From bicycle touring to backpacking, watercolour painting to clay modelling, the exploration journal captures my journey through many different interests and travel adventures.

I love to find those out of the way places that whisk you away from the concerns of everyday life. Whether this is by wading through an overgrown river or trying new paint techniques is up to you!

Golitha Falls and Cheesewring

Golitha Falls and Cheesewring

I recently started a project to visit all the waterfalls on Bodmin Moor and Dartmoor, which is quite the undertaking! Fortunately Bodmin Moor is easy as there are only two – the main one at Golitha Falls that everybody knows about, and then there is the complete opposite at Cascade Woods, a secret spot that isn’t talked about much and mostly unvisited.

Golitha Falls

Golitha Falls is one of the most visited and well known spots on Bodmin Moor. The River Fowey forms a series of tumbling cascades and larger waterfalls as it flows through Draynes Wood, an ancient oak woodland with steep gorge-like sides. The walk is mostly over uneven ground though is suitable for families without pushchairs, it takes about five minutes to get from a large carpark to the main waterfall (pictured above).

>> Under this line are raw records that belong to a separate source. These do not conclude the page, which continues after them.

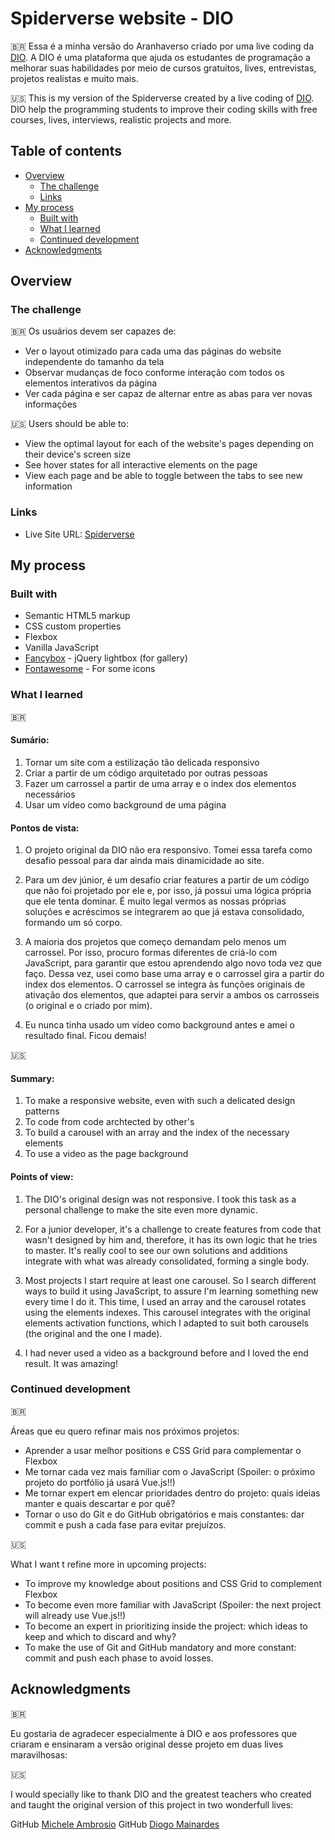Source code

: # Spiderverse website - DIO 

🇧🇷 Essa é a minha versão do Aranhaverso criado por uma live coding da [DIO](https://www.dio.me). A DIO é uma plataforma que ajuda os estudantes de programação a melhorar suas habilidades por meio de cursos gratuitos, lives, entrevistas, projetos realistas e muito mais. 

🇺🇸 This is my version of the Spiderverse created by a live coding of [DIO](https://www.dio.me). DIO help the programming students to improve their coding skills with free courses, lives, interviews, realistic projects and more. 

## Table of contents

- [Overview](#overview)
  - [The challenge](#the-challenge)
  - [Links](#links)
- [My process](#my-process)
  - [Built with](#built-with)
  - [What I learned](#what-i-learned)
  - [Continued development](#continued-development)
- [Acknowledgments](#acknowledgments)

## Overview

### The challenge

🇧🇷 Os usuários devem ser capazes de:

- Ver o layout otimizado para cada uma das páginas do website independente do tamanho da tela
- Observar mudanças de foco conforme interação com todos os elementos interativos da página
- Ver cada página e ser capaz de alternar entre as abas para ver novas informações

🇺🇸 Users should be able to:

- View the optimal layout for each of the website's pages depending on their device's screen size
- See hover states for all interactive elements on the page
- View each page and be able to toggle between the tabs to see new information

### Links

- Live Site URL: [Spiderverse](https://beatrizaguillera.github.io/Aranhaverso-vitrine/)

## My process

### Built with

- Semantic HTML5 markup
- CSS custom properties
- Flexbox
- Vanilla JavaScript
- [Fancybox](https://fancyapps.com/docs/ui/fancybox/) - jQuery lightbox (for gallery)
- [Fontawesome](https://fontawesome.com) - For some icons

### What I learned

🇧🇷 

#### Sumário: 
1. Tornar um site com a estilização tão delicada responsivo
2. Criar a partir de um código arquitetado por outras pessoas
3. Fazer um carrossel a partir de uma array e o index dos elementos necessários
4. Usar um vídeo como background de uma página

#### Pontos de vista:
1. O projeto original da DIO não era responsivo. Tomei essa tarefa como desafio pessoal para dar ainda mais dinamicidade ao site.

2. Para um dev júnior, é um desafio criar features a partir de um código que não foi projetado por ele e, por isso, já possui uma lógica própria que ele tenta dominar. É muito legal vermos as nossas próprias soluções e acréscimos se integrarem ao que já estava consolidado, formando um só corpo.

3. A maioria dos projetos que começo demandam pelo menos um carrossel. Por isso, procuro formas diferentes de criá-lo com JavaScript, para garantir que estou aprendendo algo novo toda vez que faço. Dessa vez, usei como base uma array e o carrossel gira a partir do index dos elementos. O carrossel se integra às funções originais de ativação dos elementos, que adaptei para servir a ambos os carrosseis (o original e o criado por mim).   

4. Eu nunca tinha usado um vídeo como background antes e amei o resultado final. Ficou demais!

🇺🇸

#### Summary:
1. To make a responsive website, even with such a delicated design patterns
2. To code from code archtected by other's
3. To build a carousel with an array and the index of the necessary elements
4. To use a video as the page background

#### Points of view:
1. The DIO's original design was not responsive. I took this task as a personal challenge to make the site even more dynamic.

2. For a junior developer, it's a challenge to create features from code that wasn't designed by him and, therefore, it has its own logic that he tries to master. It's really cool to see our own solutions and additions integrate with what was already consolidated, forming a single body.

3. Most projects I start require at least one carousel. So I search different ways to build it using JavaScript, to assure I'm learning something new every time I do it. This time, I used an array and the carousel rotates using the elements indexes. This carousel integrates with the original elements activation functions, which I adapted to suit both carousels (the original and the one I made).

4. I had never used a video as a background before and I loved the end result. It was amazing!

### Continued development

🇧🇷 

Áreas que eu quero refinar mais nos próximos projetos:

- Aprender a usar melhor positions e CSS Grid para complementar o Flexbox
- Me tornar cada vez mais familiar com o JavaScript (Spoiler: o próximo projeto do portfólio já usará Vue.js!!)
- Me tornar expert em elencar prioridades dentro do projeto: quais ideias manter e quais descartar e por quê?
- Tornar o uso do Git e do GitHub obrigatórios e mais constantes: dar commit e push a cada fase para evitar prejuízos.

🇺🇸

What I want t refine more in upcoming projects:

- To improve my knowledge about positions and CSS Grid to complement Flexbox
- To become even more familiar with JavaScript (Spoiler: the next project will already use Vue.js!!)
- To become an expert in prioritizing inside the project: which ideas to keep and which to discard and why?
- To make the use of Git and GitHub mandatory and more constant: commit and push each phase to avoid losses.

## Acknowledgments

🇧🇷 

Eu gostaria de agradecer especialmente à DIO e aos professores que criaram e ensinaram a versão original desse projeto em duas lives maravilhosas: 

🇺🇸

I would specially like to thank DIO and the greatest teachers who created and taught the original version of this project in two wonderfull lives:

GitHub [Michele Ambrosio](https://github.com/micheleambrosio)
GitHub [Diogo Mainardes](https://github.com/diogomainardes)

One of the items on my ‘to-do’ list is to follow the Fowey further down beyond Golitha falls and onto unbeaten paths. So keep an eye here for updates!

The Minions and Cheesewring

Cheesewring is the name of a tor on Bodmin Moor, about 4 miles up the road from Golitha Falls. It is a stack of naturally formed granite slabs stacked upon each other by weathering. The name comes from a device used to make cheese… back when confusing cheese wringing devices were required.

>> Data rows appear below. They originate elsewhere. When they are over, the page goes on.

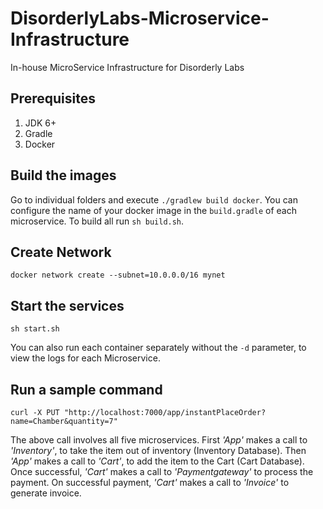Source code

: # DisorderlyLabs-Microservice-Infrastructure
In-house MicroService Infrastructure for Disorderly Labs

## Prerequisites 
1. JDK 6+
2. Gradle
3. Docker

## Build the images
Go to individual folders and execute `./gradlew build docker`. You can configure the name of your docker image in the `build.gradle` of each microservice. To build all run `sh build.sh`.


## Create Network
`docker network create --subnet=10.0.0.0/16 mynet`

## Start the services
`sh start.sh`

You can also run each container separately without the `-d` parameter, to view the logs for each Microservice. 

## Run a sample command
`curl -X PUT "http://localhost:7000/app/instantPlaceOrder?name=Chamber&quantity=7"`

The above call involves all five microservices. First _'App'_ makes a call to _'Inventory'_, to take the item out of inventory (Inventory Database). Then _'App'_ makes a call to _'Cart'_, to add the item to the Cart (Cart Database). Once successful, _'Cart'_ makes a call to _'Paymentgateway'_ to process the payment. On successful payment, _'Cart'_ makes a call to _'Invoice'_ to generate invoice.         

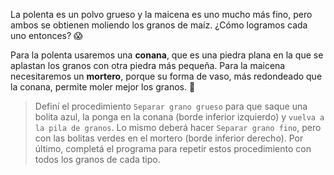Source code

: <gs-attire attire-url="https://raw.githubusercontent.com/MumukiProject/mumuki-guia-gobstones-inti-huasi/master/assets/attires/config_1582310490431.json"></gs-attire>

<gs-toolbox toolbox-url="https://raw.githubusercontent.com/MumukiProject/mumuki-guia-gobstones-brazos-roboticos/master/assets/toolbox_1581090983723.xml"></gs-toolbox>

La polenta es un polvo grueso y la maicena es uno mucho más fino, pero ambos se obtienen moliendo los granos de maíz. ¿Cómo logramos cada uno entonces? :scream: 

Para la polenta usaremos una **conana**, que es una piedra plana en la que se aplastan los granos con otra piedra más pequeña. Para la maicena necesitaremos un **mortero**, porque su forma de vaso, más redondeado que la conana, permite moler mejor los granos. :muscle:

> Definí el procedimiento `Separar grano grueso` para que saque una bolita azul, la ponga en la conana (borde inferior izquierdo) y `vuelva a la pila de granos`. Lo mismo deberá hacer `Separar grano fino`, pero con las bolitas verdes en el mortero (borde inferior derecho). Por último, completá el programa para repetir estos procedimiento con todos los granos de cada tipo.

I was reading the Cheesewring article on Wikipedia and found a quote from Wilkie Collins (1860’s author of the Moonstone) describing it. It sums up the formation so perfectly that I copied it in here to share:

If a man dreams of a great pile of stones in a nightmare, he would dream of such a pile as the Cheesewring. All the heaviest and largest of the seven thick slabs of which it is composed are at the top ; all the lightest and smallest at the bottom. It rises perpendicularly to a height of thirty-two feet, without lateral support of any kind. The fifth and sixth rocks are of immense size and thickness, and overhang fearfully all round the four lower rocks which support them. All are perfectly irregular; the projections of one do not fit into the interstices of another; they are heaped up loosely in their extraordinary top-heavy form on slanting ground, halfway down a steep hill.

There is a lovely view from the top of the surrounding countryside.

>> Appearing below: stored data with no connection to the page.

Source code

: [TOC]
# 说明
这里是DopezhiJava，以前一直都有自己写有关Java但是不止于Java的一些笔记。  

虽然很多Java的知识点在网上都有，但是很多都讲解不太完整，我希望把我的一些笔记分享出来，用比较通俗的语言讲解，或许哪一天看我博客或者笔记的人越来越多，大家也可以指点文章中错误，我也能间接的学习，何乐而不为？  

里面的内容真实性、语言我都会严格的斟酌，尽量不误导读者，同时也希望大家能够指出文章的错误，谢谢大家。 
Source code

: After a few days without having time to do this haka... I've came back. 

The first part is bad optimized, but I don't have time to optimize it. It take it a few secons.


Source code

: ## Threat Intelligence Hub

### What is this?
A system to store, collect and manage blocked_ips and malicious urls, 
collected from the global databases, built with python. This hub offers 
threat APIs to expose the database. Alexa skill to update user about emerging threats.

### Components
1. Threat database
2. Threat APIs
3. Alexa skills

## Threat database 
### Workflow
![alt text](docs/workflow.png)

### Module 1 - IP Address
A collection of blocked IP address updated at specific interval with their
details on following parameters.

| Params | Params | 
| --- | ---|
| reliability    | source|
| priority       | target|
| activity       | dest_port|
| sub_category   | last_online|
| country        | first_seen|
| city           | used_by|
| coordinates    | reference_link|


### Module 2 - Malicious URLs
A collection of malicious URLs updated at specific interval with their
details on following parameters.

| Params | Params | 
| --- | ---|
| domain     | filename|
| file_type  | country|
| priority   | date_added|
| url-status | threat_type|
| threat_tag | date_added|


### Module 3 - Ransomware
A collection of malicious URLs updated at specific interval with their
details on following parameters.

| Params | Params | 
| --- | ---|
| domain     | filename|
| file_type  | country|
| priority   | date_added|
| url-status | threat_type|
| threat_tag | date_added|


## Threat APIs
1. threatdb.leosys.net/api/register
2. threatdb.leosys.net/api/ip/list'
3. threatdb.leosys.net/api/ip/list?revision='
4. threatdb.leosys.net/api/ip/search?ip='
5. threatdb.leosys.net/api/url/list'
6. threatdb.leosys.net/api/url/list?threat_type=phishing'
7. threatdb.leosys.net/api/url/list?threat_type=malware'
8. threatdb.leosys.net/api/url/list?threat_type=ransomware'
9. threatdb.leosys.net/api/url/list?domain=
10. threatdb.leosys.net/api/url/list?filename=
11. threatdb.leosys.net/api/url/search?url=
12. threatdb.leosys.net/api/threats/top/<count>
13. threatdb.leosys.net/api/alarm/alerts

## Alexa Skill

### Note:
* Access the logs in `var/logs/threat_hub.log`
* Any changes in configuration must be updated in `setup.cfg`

A short walk from the tor is Gold Diggings Quarry, a tranquil spot when not populated by picnic-ers and dive-bombers. The confident can leap from the outcrop on the right (spot the chap in a black wetsuit), and everyone else can descend to the grassy shoreline and slowly paddle in. Quarry water is freezing even mid-summer due to the depth, so be careful when jumping in for the first time.

If you are looking for a local walk in the area, I would suggest parking at Minions/Cheesewring and walking up to the top, then across to the quarry and then on to Twelve Men’s Moor. Withey Brook Bog is not something to be scoffed at and gives most Dartmoor bogs a run for their money so walk around. Going through is a big, big mistake unless you are a bog diver.